**ASSIGNMENT**
Pull every line with "folders" from the entries below.

>>>>

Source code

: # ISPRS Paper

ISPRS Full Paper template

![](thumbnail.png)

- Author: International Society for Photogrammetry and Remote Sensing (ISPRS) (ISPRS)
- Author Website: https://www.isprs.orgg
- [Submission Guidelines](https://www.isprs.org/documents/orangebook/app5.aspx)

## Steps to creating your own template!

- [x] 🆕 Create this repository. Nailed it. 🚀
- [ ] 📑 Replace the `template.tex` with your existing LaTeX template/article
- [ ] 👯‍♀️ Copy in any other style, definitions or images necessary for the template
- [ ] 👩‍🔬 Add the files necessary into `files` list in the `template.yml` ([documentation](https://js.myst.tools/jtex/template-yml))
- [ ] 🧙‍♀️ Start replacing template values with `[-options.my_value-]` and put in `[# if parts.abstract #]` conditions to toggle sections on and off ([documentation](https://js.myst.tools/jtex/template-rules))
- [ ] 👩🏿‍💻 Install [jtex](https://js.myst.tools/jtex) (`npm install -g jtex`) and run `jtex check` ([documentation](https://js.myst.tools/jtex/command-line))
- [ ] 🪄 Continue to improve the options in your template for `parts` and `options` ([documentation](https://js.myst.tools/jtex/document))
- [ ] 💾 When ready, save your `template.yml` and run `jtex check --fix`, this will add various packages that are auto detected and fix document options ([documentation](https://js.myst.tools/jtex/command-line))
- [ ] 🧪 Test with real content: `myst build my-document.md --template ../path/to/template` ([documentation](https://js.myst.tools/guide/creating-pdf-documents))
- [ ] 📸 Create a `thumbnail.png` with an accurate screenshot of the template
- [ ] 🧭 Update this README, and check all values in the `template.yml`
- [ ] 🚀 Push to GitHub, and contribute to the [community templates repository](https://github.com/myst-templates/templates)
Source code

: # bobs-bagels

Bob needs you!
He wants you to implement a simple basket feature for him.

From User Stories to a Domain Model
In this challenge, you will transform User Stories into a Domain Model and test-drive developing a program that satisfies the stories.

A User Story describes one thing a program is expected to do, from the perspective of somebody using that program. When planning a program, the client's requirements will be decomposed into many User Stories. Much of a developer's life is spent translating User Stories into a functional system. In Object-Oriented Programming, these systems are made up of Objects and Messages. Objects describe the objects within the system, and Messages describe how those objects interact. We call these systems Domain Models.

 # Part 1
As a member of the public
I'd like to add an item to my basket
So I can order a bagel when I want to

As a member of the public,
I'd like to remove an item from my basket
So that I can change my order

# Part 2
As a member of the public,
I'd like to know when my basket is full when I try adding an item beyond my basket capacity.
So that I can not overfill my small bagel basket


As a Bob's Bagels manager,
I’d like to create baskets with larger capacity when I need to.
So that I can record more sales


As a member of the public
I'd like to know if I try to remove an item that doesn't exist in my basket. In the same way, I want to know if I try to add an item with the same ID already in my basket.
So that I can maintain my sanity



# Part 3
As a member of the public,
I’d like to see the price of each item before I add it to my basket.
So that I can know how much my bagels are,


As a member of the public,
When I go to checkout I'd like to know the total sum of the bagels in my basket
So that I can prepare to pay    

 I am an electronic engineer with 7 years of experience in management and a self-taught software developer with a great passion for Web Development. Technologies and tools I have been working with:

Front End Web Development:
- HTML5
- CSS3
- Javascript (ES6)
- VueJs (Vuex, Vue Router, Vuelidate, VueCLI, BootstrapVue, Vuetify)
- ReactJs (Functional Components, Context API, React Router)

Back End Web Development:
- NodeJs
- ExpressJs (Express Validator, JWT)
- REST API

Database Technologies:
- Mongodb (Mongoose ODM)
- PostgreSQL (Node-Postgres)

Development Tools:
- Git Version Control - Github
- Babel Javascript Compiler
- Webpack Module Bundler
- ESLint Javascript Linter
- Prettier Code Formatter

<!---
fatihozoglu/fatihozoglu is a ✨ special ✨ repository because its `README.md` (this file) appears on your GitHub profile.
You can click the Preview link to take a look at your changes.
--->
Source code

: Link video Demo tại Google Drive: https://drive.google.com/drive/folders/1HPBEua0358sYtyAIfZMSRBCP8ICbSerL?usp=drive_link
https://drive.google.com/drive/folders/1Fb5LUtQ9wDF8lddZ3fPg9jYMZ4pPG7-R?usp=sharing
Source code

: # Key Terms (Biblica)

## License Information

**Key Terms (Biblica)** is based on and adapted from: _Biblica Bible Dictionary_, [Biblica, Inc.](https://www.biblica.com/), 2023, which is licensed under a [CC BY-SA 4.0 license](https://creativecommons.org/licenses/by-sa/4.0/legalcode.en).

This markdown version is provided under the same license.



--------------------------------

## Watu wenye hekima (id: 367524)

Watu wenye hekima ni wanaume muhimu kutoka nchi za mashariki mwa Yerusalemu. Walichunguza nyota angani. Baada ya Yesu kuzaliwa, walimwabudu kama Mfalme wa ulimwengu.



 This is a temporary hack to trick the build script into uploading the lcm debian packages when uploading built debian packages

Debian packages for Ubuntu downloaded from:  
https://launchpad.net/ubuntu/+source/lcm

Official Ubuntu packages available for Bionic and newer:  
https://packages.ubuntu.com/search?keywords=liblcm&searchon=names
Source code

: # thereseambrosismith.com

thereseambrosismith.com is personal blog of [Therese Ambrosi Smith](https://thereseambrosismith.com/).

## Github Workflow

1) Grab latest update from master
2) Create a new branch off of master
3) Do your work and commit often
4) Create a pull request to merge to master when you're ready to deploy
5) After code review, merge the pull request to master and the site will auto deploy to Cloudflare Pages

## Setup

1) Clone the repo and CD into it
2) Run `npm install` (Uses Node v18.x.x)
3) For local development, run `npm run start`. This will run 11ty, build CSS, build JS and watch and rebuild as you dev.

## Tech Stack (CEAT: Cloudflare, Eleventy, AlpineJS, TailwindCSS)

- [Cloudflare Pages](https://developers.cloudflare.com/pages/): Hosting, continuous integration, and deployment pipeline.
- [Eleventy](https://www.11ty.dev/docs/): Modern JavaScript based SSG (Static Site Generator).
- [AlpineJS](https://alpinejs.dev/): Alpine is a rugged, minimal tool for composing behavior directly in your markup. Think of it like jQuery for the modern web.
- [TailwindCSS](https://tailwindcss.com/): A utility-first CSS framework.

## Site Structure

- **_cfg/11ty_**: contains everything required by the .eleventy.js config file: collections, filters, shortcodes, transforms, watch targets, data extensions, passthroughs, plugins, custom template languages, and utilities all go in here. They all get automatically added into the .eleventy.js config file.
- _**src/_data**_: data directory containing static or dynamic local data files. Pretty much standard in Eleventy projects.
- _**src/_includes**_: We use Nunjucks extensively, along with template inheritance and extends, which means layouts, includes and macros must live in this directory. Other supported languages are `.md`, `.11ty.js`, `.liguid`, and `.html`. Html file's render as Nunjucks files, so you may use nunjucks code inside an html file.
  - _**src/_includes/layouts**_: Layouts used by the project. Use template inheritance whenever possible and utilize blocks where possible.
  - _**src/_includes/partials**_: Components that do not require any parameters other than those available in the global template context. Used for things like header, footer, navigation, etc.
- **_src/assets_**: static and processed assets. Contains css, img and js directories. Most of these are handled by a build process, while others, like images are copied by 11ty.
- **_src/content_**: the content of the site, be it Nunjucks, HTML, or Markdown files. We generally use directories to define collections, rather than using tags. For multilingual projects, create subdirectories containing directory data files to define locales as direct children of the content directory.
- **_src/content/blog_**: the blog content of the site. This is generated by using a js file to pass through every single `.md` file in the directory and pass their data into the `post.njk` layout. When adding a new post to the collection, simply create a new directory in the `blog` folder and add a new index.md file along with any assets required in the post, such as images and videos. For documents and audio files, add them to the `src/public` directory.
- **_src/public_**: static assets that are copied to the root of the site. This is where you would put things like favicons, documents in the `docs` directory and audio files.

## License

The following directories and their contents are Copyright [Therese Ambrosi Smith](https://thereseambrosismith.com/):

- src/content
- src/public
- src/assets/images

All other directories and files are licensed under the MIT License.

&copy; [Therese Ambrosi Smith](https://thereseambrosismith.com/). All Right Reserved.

<<<<

**THE COMPLETED TASK**
: Link video Demo tại Google Drive: https://drive.google.com/drive/folders/1HPBEua0358sYtyAIfZMSRBCP8ICbSerL?usp=drive_link
https://drive.google.com/drive/folders/1Fb5LUtQ9wDF8lddZ3fPg9jYMZ4pPG7-R?usp=sharing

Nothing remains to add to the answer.